December 2, 2011 by Leah
Since our big move, my old problem with tomatoes has come up again. That would be the problem where tomatoes, particularly organic tomatoes, are incredibly expensive out-of-season (and we kind of try to eat seasonally anyway), but canned tomatoes are full of BPA. Among other things. My in-laws both worked at canneries around here (Eastern Oregon) when they were younger and now refuse to buy processed (canned or frozen) produce because they’ve “seen too much.”

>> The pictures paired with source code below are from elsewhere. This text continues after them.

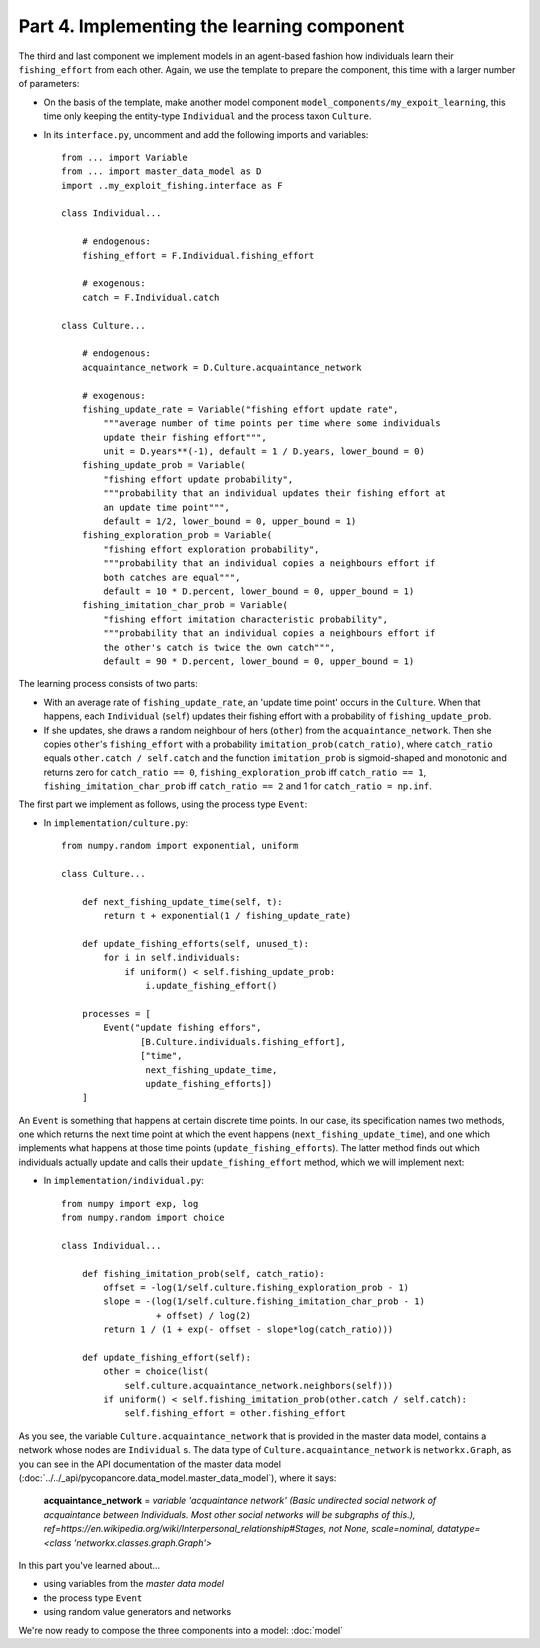Part 4. Implementing the learning component
-------------------------------------------

The third and last component we implement models in an agent-based fashion how 
individuals learn their ``fishing_effort`` from each other. Again, we use the
template to prepare the component, this time with a larger number of 
parameters:

- On the basis of the template, make another model component 
  ``model_components/my_expoit_learning``, this time only keeping the  
  entity-type ``Individual`` and the process taxon ``Culture``.

- In its ``interface.py``, uncomment and add the following imports and 
  variables::

    from ... import Variable
    from ... import master_data_model as D
    import ..my_exploit_fishing.interface as F

    class Individual...

        # endogenous:
        fishing_effort = F.Individual.fishing_effort    

        # exogenous:
        catch = F.Individual.catch
        
    class Culture...
    
        # endogenous:
        acquaintance_network = D.Culture.acquaintance_network
        
        # exogenous:
        fishing_update_rate = Variable("fishing effort update rate",
            """average number of time points per time where some individuals 
            update their fishing effort""",
            unit = D.years**(-1), default = 1 / D.years, lower_bound = 0)
        fishing_update_prob = Variable(
            "fishing effort update probability",
            """probability that an individual updates their fishing effort at
            an update time point""",
            default = 1/2, lower_bound = 0, upper_bound = 1)
        fishing_exploration_prob = Variable(
            "fishing effort exploration probability",
            """probability that an individual copies a neighbours effort if
            both catches are equal""",
            default = 10 * D.percent, lower_bound = 0, upper_bound = 1)
        fishing_imitation_char_prob = Variable(
            "fishing effort imitation characteristic probability",
            """probability that an individual copies a neighbours effort if
            the other's catch is twice the own catch""",
            default = 90 * D.percent, lower_bound = 0, upper_bound = 1)
            
The learning process consists of two parts: 

- With an average rate of
  ``fishing_update_rate``, an 'update time point' occurs in the ``Culture``.
  When that happens, each ``Individual`` (``self``) updates their fishing 
  effort with a probability of ``fishing_update_prob``. 
- If she updates, she draws a random neighbour of hers (``other``) from the 
  ``acquaintance_network``. Then she copies ``other``'s ``fishing_effort`` 
  with a probability ``imitation_prob(catch_ratio)``, where ``catch_ratio`` 
  equals ``other.catch / self.catch`` and the function ``imitation_prob``
  is sigmoid-shaped and monotonic and returns zero for ``catch_ratio == 0``, 
  ``fishing_exploration_prob`` iff ``catch_ratio == 1``, 
  ``fishing_imitation_char_prob`` iff ``catch_ratio == 2``
  and 1 for ``catch_ratio = np.inf``.
  
The first part we implement as follows, using the process type ``Event``:

- In ``implementation/culture.py``::

    from numpy.random import exponential, uniform
    
    class Culture...
    
        def next_fishing_update_time(self, t):
            return t + exponential(1 / fishing_update_rate)
            
        def update_fishing_efforts(self, unused_t):
            for i in self.individuals:
                if uniform() < self.fishing_update_prob:
                    i.update_fishing_effort()
                    
        processes = [
            Event("update fishing effors",
                   [B.Culture.individuals.fishing_effort],
                   ["time",
                    next_fishing_update_time,
                    update_fishing_efforts])
        ]

An ``Event`` is something that happens at certain discrete time points. In our
case, its specification names two methods, one which returns the next time 
point at which the event happens (``next_fishing_update_time``), and one which
implements what happens at those time points (``update_fishing_efforts``).
The latter method finds out which individuals actually update and calls their
``update_fishing_effort`` method, which we will implement next:

- In ``implementation/individual.py``::

    from numpy import exp, log
    from numpy.random import choice

    class Individual...
    
        def fishing_imitation_prob(self, catch_ratio):
            offset = -log(1/self.culture.fishing_exploration_prob - 1)
            slope = -(log(1/self.culture.fishing_imitation_char_prob - 1) 
                      + offset) / log(2)
            return 1 / (1 + exp(- offset - slope*log(catch_ratio)))
        
        def update_fishing_effort(self):
            other = choice(list(
                self.culture.acquaintance_network.neighbors(self)))
            if uniform() < self.fishing_imitation_prob(other.catch / self.catch):
                self.fishing_effort = other.fishing_effort

As you see, the variable ``Culture.acquaintance_network`` that is provided in
the master data model, contains a network whose nodes are ``Individual`` s.
The data type of ``Culture.acquaintance_network`` is ``networkx.Graph``, as
you can see in the API documentation of the master data model
(:doc:`../../_api/pycopancore.data_model.master_data_model`), 
where it says:

    **acquaintance_network** = *variable 'acquaintance network' 
    (Basic undirected social network of acquaintance between Individuals. 
    Most other social networks will be subgraphs of this.),
    ref=https://en.wikipedia.org/wiki/Interpersonal_relationship#Stages, 
    not None, scale=nominal, datatype=\<class 'networkx.classes.graph.Graph'\>*

In this part you've learned about...

- using variables from the *master data model*
- the process type ``Event``
- using random value generators and networks

We're now ready to compose the three components into a model:
:doc:`model`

That said, I bought some Muir Glen canned tomatoes the other day because of this blog entry, which includes anecdotal evidence that Muir Glen tomatoes with a sell-by date of 2013 are no longer packaged in BPA-lined cans, and that the difference can be discerned because the lining of the can is a coppery color rather than the standard white. Well, my can was still lined in white. And I used them anyway. This was probably stupid considering I’m pregnant, but I seem to be constitutionally incapable of throwing away food. I rationalized this behavior – I mean, first of all, I was making stuffed peppers which I normally hate and for some reason they sounded amazing – until I came across this little blurb today: http://www.foxnews.com/health/2011/12/01/7-foods-should-never-eat/ Fox News, people! What alternate universe did I wake up in that Fox News is publicizing problems with the food system? And canned tomatoes are public enemy number one!

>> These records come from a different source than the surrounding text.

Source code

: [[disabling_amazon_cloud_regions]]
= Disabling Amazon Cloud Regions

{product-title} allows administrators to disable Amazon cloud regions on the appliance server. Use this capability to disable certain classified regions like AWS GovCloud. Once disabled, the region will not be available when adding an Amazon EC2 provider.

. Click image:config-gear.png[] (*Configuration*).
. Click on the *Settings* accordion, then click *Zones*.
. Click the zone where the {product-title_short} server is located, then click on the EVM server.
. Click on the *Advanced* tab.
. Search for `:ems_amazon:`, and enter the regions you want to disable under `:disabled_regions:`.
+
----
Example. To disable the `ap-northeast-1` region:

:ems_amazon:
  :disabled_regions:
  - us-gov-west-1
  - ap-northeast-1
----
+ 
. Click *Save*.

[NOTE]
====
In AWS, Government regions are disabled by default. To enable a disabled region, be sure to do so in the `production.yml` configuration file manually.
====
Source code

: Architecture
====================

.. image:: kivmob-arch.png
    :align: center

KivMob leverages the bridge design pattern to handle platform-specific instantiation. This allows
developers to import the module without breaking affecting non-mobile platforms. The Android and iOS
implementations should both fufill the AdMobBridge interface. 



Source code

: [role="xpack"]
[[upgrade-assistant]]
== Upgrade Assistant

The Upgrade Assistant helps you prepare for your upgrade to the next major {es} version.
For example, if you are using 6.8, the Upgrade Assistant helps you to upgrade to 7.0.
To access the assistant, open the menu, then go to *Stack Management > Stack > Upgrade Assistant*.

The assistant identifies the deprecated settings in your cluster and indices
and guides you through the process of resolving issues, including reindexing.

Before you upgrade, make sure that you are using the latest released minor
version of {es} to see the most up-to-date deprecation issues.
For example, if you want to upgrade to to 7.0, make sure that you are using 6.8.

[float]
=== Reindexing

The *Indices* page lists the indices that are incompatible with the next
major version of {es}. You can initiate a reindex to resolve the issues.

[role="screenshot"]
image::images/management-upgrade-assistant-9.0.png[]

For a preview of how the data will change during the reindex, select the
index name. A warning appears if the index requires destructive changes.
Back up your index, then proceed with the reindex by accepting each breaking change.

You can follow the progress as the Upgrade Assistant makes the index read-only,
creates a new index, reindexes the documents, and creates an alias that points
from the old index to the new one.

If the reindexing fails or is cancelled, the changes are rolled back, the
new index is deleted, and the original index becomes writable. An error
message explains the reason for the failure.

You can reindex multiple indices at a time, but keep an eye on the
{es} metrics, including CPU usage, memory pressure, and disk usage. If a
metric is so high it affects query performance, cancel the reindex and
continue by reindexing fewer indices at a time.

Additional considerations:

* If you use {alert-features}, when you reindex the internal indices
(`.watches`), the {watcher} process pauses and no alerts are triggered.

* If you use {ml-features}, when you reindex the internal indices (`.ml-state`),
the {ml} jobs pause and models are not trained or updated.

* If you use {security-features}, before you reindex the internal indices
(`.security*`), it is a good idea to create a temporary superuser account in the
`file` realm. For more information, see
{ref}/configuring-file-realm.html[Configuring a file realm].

Talk about shameful. For the rest of the winter, I will be spending $3-8 per pound on imported organic tomatoes. Not the ideal situation, but since I can’t seem to stop myself from buying the entire organic produce section every time I go to the store, I might as well roll with that. Baby needs nutrients. (The great thing is we’re actually eating all the produce. And the produce in our wannabe root cellar from my mother-in-law’s garden. And the emergency supplies of frozen vegetables I keep on hand. Yesterday alone I had beets, carrots, garlic, shallots, apples, pears, Asian pears, pumpkin, lettuce, tomatoes, mushrooms, broccoli, an orange, and a ton of fresh lemon juice.)
Lastly, before anyone points out I should be growing my own tomatoes, I must remind you that we just moved into our house – in a place where we actually get seasons – last month. At the beginning of winter. So home-grown are out until at least next summer. To that end, though, I’m already getting excited about gardening. And I’m sure the baby won’t mind getting some Vitamin D while I’m in the garden. She or he might mind the neighborhood cats, but we will have Duke on our side.